Comment from nerdyacademic

Well i wanted feedback, looks like i got it. Thanks to those who had the patience to read it, i realise this isn't the sort of thing that is generally posted here. Seems like some liked it and some didn't, which is kind of what i expected. Maybe i have a "rudimentary grasp" of Postmodernism (Andi Wan) but i certainly wouldn't criticise someone for that without stating how i know better. I can't agree that the Monkey Island series is simply an "American consumer product" (iisaac) as firstly i have played the games but am not an American consumer. The games have worldwide reach, reflected by the fact that they are sold internationally. American cultural products, like American politics, have international influence and should pay more attention to this fact. Especially when they are set beyond the unreal bubble that is the United States. Im afraid that one day, when America is no longer the world's dominant power, this will make more sense than it does now. Oh, i got a first, thank you very much.

Comment from Jojo Sr

I read the title...that was about it really.

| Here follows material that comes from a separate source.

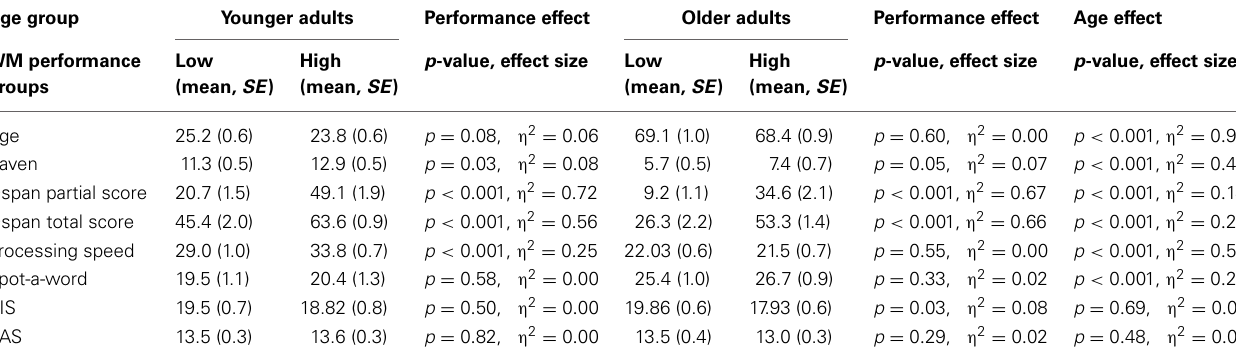
Table 1 | Psychometric variables displayed separately for the two age groups and the two working memory performance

Comment from Digital-Holocaust

Brilliant thoughts there, Owen. I really enjoyed reading it. When I played the 4 MI games I felt basically the same way, Consumption of products and cultural materialism will always thrive because people are dumb enough to fall for it. If they don't want to be part of the in-crowd (or are actually not dumb enough to fall for marketing policies.) Then they will be forced to buy by making products more expensive, especially when the buyer's favourite interests are concerned. Problem is, everything's for sale. It is an unstoppable beast. ;\

Comment from Seepgood

Wow. Great article. It's interesting to have stuff like this applied to modern entertainment. It was fun to read and brought out a lot of good points while still treating the game with respect as you've obviously played and enjoyed them thuroughly. I'm curious what you got on this paper?

Too bad you couldn't continue this discussion with Herman Toothrot.

Comment from Ben_Whatsisname

Very nice and insightful read. :) Also kinda reminds me of the scene in "Chasing Amy" where Willam tells Holden that his comic book characters are like "Bill and Ted meet Cheech and Chong" and Holden counters with a more philisophical comparison. It is nice to be able to get subliminal learning into a fun series like these. Makes you think without feeling like you're thinking. That's why my LEC adventures collection are going to be on my daughter's computer right along with the "traditional" learning titles.

Comment from scabb-

Fancy words make letters from the start of the alphabet magically appear on the piece of tree that you accidentally spilled your fancy words on.

Comment from ZeroXcape

This is really long... I'll have to remember to read it later. Nice title though, wonder if the teacher got it.

Comment from mxbx

And what mention of postmodernism would be complete w/out Roland Barthes?

Comment from marek@adventuregamer

No. Postmodernism is that it's made out of people.

Right?

Comment from MrManager

I always thought it had something to do with a modern post system. What? What?

Comment from marek@adventuregamer

Yeah, if only half of them knew what postmodernism really is... -_-

Comment from lowman

Arrr... and I thought it just be a Piratey Adventure

Comment from sheesh

This is probably the time Monkey Island and Shakespeare start to coalesce: versatile confabulation that can be interpreted in any way imaginable is used by academics to make a point..

Geez, I even remember someone who made his theses on "The similitude of Elvis and Shakespeare". No matter how _stupid_ this sounds, he got his degree!

Comment from Evil.Murray

Hmmm...and what exactly is this guy studying to be?